Development of a biodegradable interbody fusion device
Timmer, Mark Davis
Mikos, Antonios G.; Ambrose, Catherine G.
Doctor of Philosophy
Novel polymer networks based on poly(propylene fumarate) (PPF) and the crosslinking agent poly(propylene fumarate)-diacrylate (PPF-DA) were investigated as a material for a biodegradable interbody fusion cage. The aim of this work was to establish the effect of the macromolecular network structure on the physical properties in order to tailor the material to demonstrate high strength, controllable degradation, and suitable biocompatibility for this implant. The PPF/PPF-DA network structure was characterized with a newly developed technique in which the networks were degraded into simpler linear constituents that provided insight to the macromolecular structure.

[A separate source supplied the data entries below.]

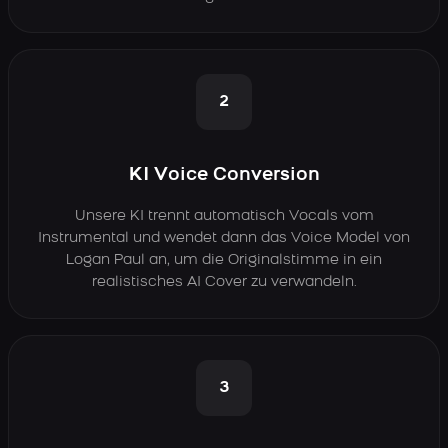
2
KI Voice Conversion
Unsere KI trennt automatisch Vocals vom
Instrumental und wendet dann das Voice Model von
Logan Paul an, um die Originalstimme in ein
realistisches AI Cover zu verwandeln.
3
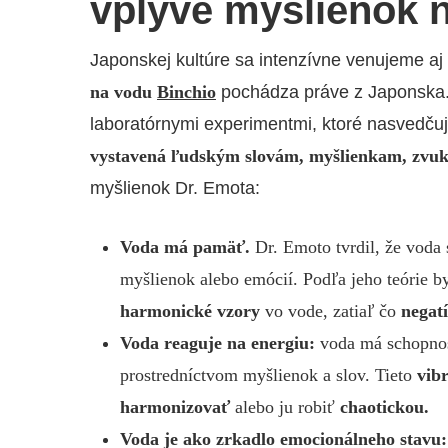
vplyve myšlienok 
Japonskej kultúre sa intenzívne venujeme aj
na vodu
Binchio
pochádza práve z Japonska
laboratórnymi experimentmi, ktoré nasvedču
vystavená ľudským slovám, myšlienkam, zvu
myšlienok Dr. Emota:
Voda má pamäť.
Dr. Emoto tvrdil, že voda 
myšlienok alebo emócií. Podľa jeho teórie 
harmonické vzory
vo vode, zatiaľ čo
negat
Voda reaguje na energiu:
voda má schopnosť
prostredníctvom myšlienok a slov. Tieto
vib
harmonizovať
alebo ju robiť
chaotickou.
Voda je ako zrkadlo emocionálneho stavu:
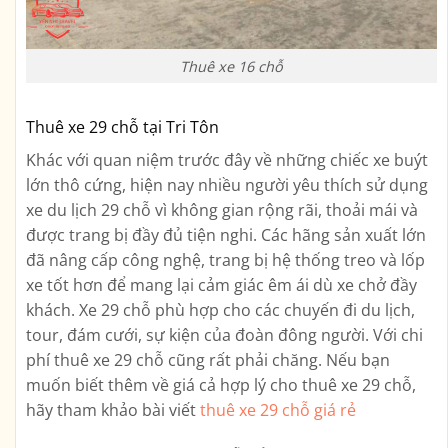
Thuê xe 16 chỗ
Thuê xe 29 chỗ tại Tri Tôn
Khác với quan niệm trước đây về những chiếc xe buýt
lớn thô cứng, hiện nay nhiều người yêu thích sử dụng
xe du lịch 29 chỗ vì không gian rộng rãi, thoải mái và
được trang bị đầy đủ tiện nghi. Các hãng sản xuất lớn
đã nâng cấp công nghệ, trang bị hệ thống treo và lốp
xe tốt hơn để mang lại cảm giác êm ái dù xe chở đầy
khách. Xe 29 chỗ phù hợp cho các chuyến đi du lịch,
tour, đám cưới, sự kiện của đoàn đông người. Với chi
phí thuê xe 29 chỗ cũng rất phải chăng. Nếu bạn
muốn biết thêm về giá cả hợp lý cho thuê xe 29 chỗ,
hãy tham khảo bài viết
thuê xe 29 chỗ giá rẻ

The double bond conversion and crosslinking density of the polymer networks was controlled by the concentrations of PPF and PPF-DA in the network, as dictated by the double bond ratio of fumarate groups in the PPF backbone to acrylate groups in the PPF-DA crosslinker. Lower double bond ratios yielded higher conversions and a more densely crosslinked network. The network structure was further influenced by the free radical initiator system. The mechanical properties of the PPF/PPF-DA networks increased with decreasing double bond ratios as a result of higher crosslinking densities. Photo-crosslinking produced a stronger material and also facilitated processing of PPF/PPF-DA networks because there is greater control over the crosslinking reaction. Examination of the in vitro degradation behavior of PPF/PPF-DA networks in simulated body fluids showed that the degradation rate was faster for networks with lower crosslinking densities. The biocompatibility of the material was also controlled by the macromolecular structure as PPF/PPF-DA networks with higher double bond conversions and crosslinking densities exhibited no adverse cytotoxicity and enabled fibroblast attachment. A prototype PPF/PPF-DA interbody fusion cage was fabricated by photo-crosslinking the polymers in transparent silicone molds. The PPF/PPF-DA implant demonstrated similar mechanical properties as a clinical approved allograft spacer and suggested that the device can provide sufficient support for interbody fusion. This work demonstrated that PPF/PPF-DA networks are a suitable material for a biodegradable interbody fusion device as well as other load bearing orthopaedic implants.